“Supramodal” by Merve Morkoç
With her performance “Supramodal”, Merve Morkoç aims for an inter-sensory exchange and tries to create a connection between the audience and the artist, the artist and the work and finally the audience and the work by creating both an auditory and visual impression with the sculptures surrounding her.
The performance is based on Morkoç’s curiosity about the dynamics of sculptures she made in order to experience if her perception of three-dimensional objects changes when an interaction is formed with the audience.

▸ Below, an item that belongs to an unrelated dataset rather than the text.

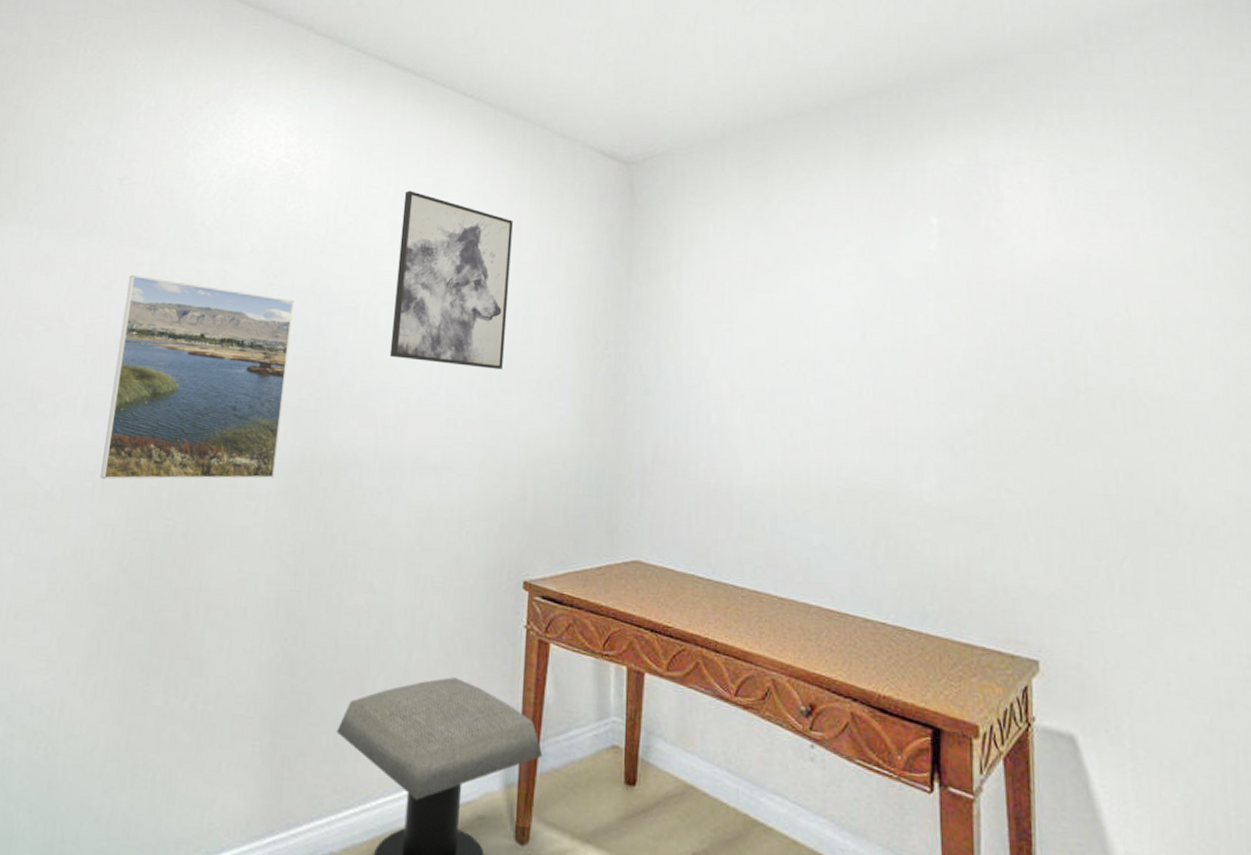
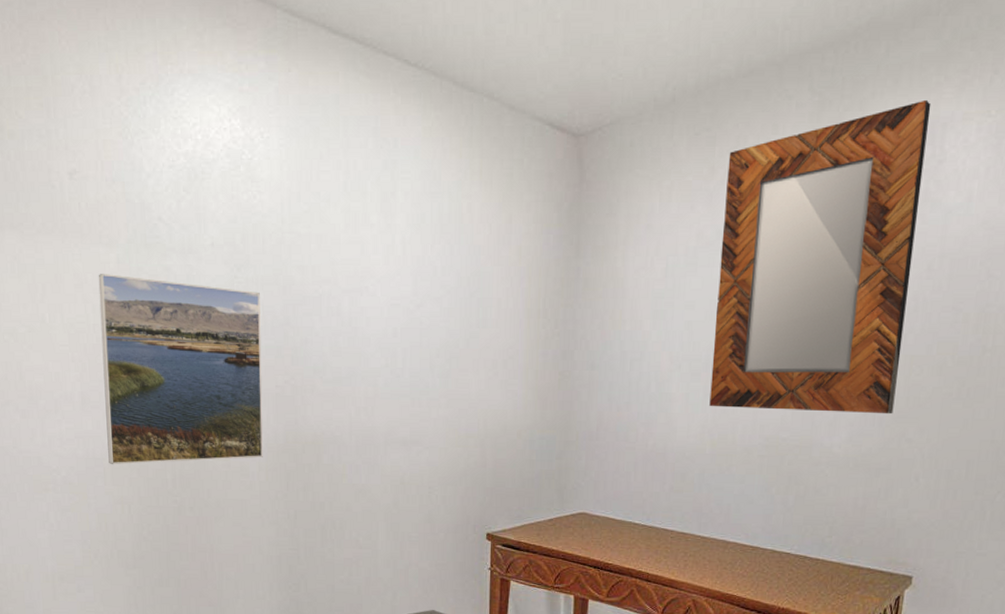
wall art: present [389,191,513,369] -> none [355,174,464,351]
home mirror: none [778,144,986,460] -> present [709,99,931,415]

As soon as the audience enters the space, they are confronted with the artist and the sculptures wrapped around her. While in the perception process of the sense of sight, the interaction is carried to a different dimension with the sounds assigned to the sculptures. The relationship dynamic of the artist with the sculptures provides integrity in the interactions of the audience.
As Morkoç stated:
“Intersensory communication is much more flexible than we think. Each mode can also process data except for its own field. The tactile sense areas of the brain can integrate data from the visual and auditory areas of the brain. We see with our ears, hear with our hands and taste with our eyes.”
The dynamic formed by the naming of the motives that are connected with each other as completely foreign and other, and being perceived, understood and accepted in the process of being exposed includes us in a circle.
What situations does interaction confront us with? Is sound a driving force, or does it take on a purely attractive appearance? How much does what we hear manipulate what we see? Morkoç puts the illusions of perception in these forms of communication into a system she has created with her own experiences.
By the connection she forms through flexible boundaries, Morkoç asks the audience whether there is a “yin and yang” of perception.
“Supramodal” Merve Morkoç
“Supramodal” adlı performansı ile Merve Morkoç duyular arası değişimi hedefine alıp kendini çevreleyen heykeller ile hem işitsel hem de görsel bir izlenim yaratarak izleyici-sanatçı, sanatçı-eser ve son olarak da izleyici-eser arasındaki bağlamı oluşturmaya çalışmaktadır.
Performans, bir sanatçının heykellerle olan dinamiğinin izleyiciyle bir etkileşime girdiğinde üç boyutlu cisimleri algılama şeklinin değişip-değişmemesi merakı üzerine kurulmuştur.
İzleyici alana girer girmez sanatçı ve onun etrafına sarmalanmış heykellerle karşı karşıya kalmaktadır. Görme duyusunun algılama süreci içerisindeyken izleyiciye heykeller tarafından atanmış olan seslerle etkileşim farklı bir boyuta taşındırılmaktadır. Sanatçının heykellerle olan ilişki dinamiği, izleyicilerin etkileşimleriyle bir bütünlük sağlamaktadır.
Morkoç’un da belirtmiş olduğu gibi:
“Duyular arası iletişim sandığımızdan çok daha esnektir. Her mod kendi alanı hariç verileri de işleyebilir. Beynin dokunma duyusu alanları, beynin görsel, işitsel alanlarından gelen verileri entegre edebilir. Kulaklarımızla görüyor, ellerimizle duyup, gözlerimiz ile tatmaktayızdır.”
Her biri birbiriyle bağlantı içerisinde olan güdümlerin tamamen yabancı ve öteki olarak adlandırılması ve maruz kalındığı, deneyimlendiği süreçte algılanması, anlamlanması ve kabul edilmesiyle oluşan dinamik bizi bir çembere dahil etmektedir.
Etkileşim bizi hangi durumlarla karşılaştırmaktadır? Ses itici bir güç müdür, yoksa tamamen çekici bir görünüm mü almaktadır? Duyduklarımız, gördüklerimizi ne kadar manipüle etmektedir? Morkoç bu iletişim biçimlerindeki algı yanılsamalarını, kendi deneyimleriyle oluşturmuş olduğu bir sisteme oturtmaktadır.
Morkoç, izleyiciyle duyular arası iletişimin esnek sınırları üzerinden kurduğu bağ ile onlara bu iletişim biçimlerinin; algının “yin ve yang”ı mı olduğu sorusunu yöneltiyor.